Ésta es la historia de Walt, el niño al que el Maestro Yehudi enseñó a levitar y a volar. La historia de un adolescente que se convierte en adulto y pierde la magia. La historia de un hombre que trata desesperadamente de reencontrar el sentido de su existencia. La historia de un país. Estados Unidos, desde los «felices años veinte» hasta la dura posguerra. Una vez más Paul Auster, dueño de una prosa admirable y de una poderosa imaginación, logra atrapar y fascinar al lector, con una novela que toma como punto de partida uno de los más ancestrales sueños del ser humano: el deseo de volar.
«Inquietante, sorprendente y emocionante» (J. Melmoth, The Sunday Times).
«Auster sabe dotar de cuerpo, solidez y emoción a aquello que narra. Y lo que narra, como siempre, es en el sentido estricto de la palabra sumamente singular. Es decir, a un tiempo extraño y único. Al diablo con los abominables mensajes y las moralejas. En lugar de eso, se nos propone asistir a las aventuras sorprendentes, trágicas, cómicas, patéticas, sentimentales, policiacas, épicas, místicas, sensuales y acrobáticas del joven Walt» (Frédéric Vitoux, Le Nouvel Observateur).

DATOS MOSTRADOS:
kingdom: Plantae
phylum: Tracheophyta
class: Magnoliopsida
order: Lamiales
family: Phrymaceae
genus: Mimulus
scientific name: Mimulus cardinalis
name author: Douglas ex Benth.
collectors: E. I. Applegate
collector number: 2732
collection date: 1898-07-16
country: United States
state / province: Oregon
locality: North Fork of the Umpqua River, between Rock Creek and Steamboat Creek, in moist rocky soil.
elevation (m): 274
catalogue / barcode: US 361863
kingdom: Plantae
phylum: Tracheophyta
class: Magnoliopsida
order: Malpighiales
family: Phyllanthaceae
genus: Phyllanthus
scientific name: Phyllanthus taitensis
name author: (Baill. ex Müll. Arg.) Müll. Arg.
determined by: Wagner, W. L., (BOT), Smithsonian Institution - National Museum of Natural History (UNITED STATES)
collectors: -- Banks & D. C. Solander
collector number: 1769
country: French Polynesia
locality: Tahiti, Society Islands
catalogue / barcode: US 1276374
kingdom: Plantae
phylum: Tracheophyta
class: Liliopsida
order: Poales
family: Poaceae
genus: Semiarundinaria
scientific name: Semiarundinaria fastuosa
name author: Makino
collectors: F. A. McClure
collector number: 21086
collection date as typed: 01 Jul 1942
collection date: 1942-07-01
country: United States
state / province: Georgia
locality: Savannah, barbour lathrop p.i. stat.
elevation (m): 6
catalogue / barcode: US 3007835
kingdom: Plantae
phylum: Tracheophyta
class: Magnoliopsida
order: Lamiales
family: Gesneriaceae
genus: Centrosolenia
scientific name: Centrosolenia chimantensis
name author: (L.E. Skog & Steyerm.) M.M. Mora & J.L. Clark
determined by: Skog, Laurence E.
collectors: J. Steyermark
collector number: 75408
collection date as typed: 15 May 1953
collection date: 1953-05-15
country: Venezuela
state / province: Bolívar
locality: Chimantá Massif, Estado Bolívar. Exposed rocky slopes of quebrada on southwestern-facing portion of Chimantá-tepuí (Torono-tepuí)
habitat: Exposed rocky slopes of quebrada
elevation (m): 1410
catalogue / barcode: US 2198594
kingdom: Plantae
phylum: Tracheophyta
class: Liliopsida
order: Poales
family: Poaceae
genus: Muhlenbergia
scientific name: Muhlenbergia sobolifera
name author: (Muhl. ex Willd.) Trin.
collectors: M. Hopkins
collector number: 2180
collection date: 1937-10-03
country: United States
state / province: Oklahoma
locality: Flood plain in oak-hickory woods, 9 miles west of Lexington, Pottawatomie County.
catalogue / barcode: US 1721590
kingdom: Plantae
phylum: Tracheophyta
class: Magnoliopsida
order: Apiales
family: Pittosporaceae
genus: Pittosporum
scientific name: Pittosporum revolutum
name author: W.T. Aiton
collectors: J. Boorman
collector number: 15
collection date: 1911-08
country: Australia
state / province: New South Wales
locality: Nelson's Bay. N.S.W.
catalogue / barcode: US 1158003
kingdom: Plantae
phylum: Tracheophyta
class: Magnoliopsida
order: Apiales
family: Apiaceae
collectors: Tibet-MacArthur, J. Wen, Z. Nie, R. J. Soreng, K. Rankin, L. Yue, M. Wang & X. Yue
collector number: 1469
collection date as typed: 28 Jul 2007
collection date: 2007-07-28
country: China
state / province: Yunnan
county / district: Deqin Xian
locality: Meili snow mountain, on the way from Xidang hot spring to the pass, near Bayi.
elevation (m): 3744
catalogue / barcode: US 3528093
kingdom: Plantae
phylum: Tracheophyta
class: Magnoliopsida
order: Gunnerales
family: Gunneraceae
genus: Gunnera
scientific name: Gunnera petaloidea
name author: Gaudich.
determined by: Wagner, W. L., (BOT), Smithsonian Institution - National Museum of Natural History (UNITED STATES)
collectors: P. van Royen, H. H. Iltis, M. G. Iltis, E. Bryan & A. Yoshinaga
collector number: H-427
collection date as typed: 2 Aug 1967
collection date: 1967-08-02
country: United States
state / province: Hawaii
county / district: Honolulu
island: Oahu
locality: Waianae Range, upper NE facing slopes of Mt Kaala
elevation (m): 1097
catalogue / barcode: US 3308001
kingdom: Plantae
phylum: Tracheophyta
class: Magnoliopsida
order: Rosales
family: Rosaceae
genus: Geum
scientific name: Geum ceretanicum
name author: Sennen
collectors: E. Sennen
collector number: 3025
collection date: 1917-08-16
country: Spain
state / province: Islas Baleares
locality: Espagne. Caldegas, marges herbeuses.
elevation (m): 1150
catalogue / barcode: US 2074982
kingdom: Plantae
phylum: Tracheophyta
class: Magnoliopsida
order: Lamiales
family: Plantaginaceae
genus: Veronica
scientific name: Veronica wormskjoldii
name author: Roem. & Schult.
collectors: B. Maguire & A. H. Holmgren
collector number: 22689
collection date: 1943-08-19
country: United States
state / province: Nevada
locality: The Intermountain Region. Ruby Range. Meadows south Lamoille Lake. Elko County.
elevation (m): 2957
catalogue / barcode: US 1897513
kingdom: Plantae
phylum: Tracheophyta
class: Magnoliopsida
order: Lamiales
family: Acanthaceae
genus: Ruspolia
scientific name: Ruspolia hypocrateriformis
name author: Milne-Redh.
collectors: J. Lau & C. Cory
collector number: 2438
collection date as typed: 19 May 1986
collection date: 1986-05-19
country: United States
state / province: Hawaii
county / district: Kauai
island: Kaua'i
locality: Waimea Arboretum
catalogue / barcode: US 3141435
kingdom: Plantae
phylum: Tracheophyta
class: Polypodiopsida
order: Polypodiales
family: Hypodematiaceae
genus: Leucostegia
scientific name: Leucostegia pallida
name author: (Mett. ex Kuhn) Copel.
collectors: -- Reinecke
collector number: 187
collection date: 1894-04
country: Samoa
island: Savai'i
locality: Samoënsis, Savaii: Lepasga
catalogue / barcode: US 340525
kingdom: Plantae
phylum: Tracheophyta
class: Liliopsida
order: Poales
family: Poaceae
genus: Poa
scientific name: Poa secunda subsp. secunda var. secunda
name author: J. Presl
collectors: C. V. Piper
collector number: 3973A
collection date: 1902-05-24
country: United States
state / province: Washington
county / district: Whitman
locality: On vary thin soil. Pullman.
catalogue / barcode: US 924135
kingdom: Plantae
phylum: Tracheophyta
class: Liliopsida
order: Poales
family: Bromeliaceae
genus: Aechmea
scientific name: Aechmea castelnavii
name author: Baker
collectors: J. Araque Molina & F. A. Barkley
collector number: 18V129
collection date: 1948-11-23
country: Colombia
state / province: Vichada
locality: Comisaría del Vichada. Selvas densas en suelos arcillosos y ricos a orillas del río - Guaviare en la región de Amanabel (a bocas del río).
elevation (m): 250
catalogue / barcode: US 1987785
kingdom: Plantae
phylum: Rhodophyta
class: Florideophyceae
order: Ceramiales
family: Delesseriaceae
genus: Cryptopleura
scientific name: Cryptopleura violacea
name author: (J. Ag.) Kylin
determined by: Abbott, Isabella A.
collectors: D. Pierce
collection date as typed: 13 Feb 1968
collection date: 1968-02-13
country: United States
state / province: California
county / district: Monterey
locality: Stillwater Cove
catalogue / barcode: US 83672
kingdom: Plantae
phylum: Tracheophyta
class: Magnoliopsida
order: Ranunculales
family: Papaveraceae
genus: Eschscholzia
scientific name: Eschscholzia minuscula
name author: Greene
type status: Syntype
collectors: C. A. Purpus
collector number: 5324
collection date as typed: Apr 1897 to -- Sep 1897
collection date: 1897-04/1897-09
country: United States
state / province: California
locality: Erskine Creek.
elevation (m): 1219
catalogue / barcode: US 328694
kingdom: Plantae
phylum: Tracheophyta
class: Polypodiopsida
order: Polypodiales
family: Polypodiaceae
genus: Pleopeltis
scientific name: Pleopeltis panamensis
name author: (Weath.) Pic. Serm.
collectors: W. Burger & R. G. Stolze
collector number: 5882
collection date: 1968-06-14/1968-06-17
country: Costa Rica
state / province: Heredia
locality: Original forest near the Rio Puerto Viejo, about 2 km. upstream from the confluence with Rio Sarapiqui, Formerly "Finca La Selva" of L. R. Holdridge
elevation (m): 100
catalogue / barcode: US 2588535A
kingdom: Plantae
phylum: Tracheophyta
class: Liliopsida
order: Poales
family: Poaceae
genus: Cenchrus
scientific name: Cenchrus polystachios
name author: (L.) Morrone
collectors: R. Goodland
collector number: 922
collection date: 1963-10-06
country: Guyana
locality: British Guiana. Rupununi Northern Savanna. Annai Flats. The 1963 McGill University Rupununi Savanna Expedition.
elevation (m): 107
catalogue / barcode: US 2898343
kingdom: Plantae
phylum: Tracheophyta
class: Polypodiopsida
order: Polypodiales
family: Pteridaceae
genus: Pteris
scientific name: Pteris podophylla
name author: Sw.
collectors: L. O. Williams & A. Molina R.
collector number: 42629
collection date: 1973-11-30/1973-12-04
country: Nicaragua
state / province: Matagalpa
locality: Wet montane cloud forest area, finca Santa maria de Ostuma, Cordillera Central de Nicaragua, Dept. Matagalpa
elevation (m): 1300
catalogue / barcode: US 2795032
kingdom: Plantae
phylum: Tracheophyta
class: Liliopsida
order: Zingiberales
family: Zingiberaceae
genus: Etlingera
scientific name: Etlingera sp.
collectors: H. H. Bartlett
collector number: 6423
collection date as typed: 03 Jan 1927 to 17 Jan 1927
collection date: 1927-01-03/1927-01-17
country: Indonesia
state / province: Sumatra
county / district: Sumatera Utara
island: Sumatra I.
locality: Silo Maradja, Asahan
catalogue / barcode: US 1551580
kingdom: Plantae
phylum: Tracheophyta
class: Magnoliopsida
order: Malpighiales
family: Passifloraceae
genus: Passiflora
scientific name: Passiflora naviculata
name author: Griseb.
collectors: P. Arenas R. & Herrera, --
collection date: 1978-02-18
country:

TAREAS DEL EJERCICIO:
a) Enumere los adjetivos que califican la novela en la cita atribuida a J. Melmoth dentro del texto mostrado.
b) Responda, según el texto mostrado, a las preguntas siguientes:
(i) ¿Quién enseñó a Walt a levitar y a volar?
(ii) ¿Qué periodo de Estados Unidos abarca la historia?
(iii) ¿En qué publicación aparece la cita de Frédéric Vitoux?
c) Reproduzca literalmente el fragmento del texto mostrado comprendido entre «Ésta es la historia» y «deseo de volar.», ambos incluidos.

RESPUESTAS REDACTADAS:
a) Inquietante, sorprendente y emocionante.

b)
(i) El Maestro Yehudi.
(ii) Desde los «felices años veinte» hasta la dura posguerra.
(iii) En Le Nouvel Observateur.

c)
Ésta es la historia de Walt, el niño al que el Maestro Yehudi enseñó a levitar y a volar. La historia de un adolescente que se convierte en adulto y pierde la magia. La historia de un hombre que trata desesperadamente de reencontrar el sentido de su existencia. La historia de un país. Estados Unidos, desde los «felices años veinte» hasta la dura posguerra. Una vez más Paul Auster, dueño de una prosa admirable y de una poderosa imaginación, logra atrapar y fascinar al lector, con una novela que toma como punto de partida uno de los más ancestrales sueños del ser humano: el deseo de volar.